# [Exercise directions]
Go through the records below and copy out every line that contains the string "name", leaving all other lines out.
::: Exercise materials :::
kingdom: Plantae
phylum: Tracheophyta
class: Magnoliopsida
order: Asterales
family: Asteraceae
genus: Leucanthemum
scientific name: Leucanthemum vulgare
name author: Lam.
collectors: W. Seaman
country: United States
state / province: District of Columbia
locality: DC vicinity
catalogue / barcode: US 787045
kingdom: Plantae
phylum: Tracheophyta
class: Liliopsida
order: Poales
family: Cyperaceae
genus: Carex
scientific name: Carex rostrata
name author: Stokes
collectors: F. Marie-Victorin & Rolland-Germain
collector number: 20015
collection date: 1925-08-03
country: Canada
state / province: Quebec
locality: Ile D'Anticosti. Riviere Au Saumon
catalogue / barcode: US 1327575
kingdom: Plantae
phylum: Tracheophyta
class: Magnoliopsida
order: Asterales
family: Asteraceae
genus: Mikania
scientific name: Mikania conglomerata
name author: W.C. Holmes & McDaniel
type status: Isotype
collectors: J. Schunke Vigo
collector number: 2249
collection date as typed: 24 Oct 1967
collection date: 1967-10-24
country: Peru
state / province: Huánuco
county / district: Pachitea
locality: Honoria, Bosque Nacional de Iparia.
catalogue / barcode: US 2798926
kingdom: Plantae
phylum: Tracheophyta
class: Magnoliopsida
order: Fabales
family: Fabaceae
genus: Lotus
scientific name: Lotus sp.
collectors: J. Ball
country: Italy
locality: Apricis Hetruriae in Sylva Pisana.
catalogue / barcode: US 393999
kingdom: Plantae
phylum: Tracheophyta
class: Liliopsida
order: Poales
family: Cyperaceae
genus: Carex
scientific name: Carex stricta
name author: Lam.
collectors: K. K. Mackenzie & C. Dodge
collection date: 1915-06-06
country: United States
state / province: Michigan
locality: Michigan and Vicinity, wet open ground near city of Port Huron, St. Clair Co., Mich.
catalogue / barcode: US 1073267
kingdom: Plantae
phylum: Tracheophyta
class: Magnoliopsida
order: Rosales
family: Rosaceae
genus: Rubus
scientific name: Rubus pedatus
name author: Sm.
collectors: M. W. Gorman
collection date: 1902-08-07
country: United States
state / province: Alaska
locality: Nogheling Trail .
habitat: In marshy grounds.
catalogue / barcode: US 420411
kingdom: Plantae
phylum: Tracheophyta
:::
# [Correct response]
scientific name: Leucanthemum vulgare
name author: Lam.
scientific name: Carex rostrata
name author: Stokes
scientific name: Mikania conglomerata
name author: W.C. Holmes & McDaniel
scientific name: Lotus sp.
scientific name: Carex stricta
name author: Lam.
scientific name: Rubus pedatus
name author: Sm.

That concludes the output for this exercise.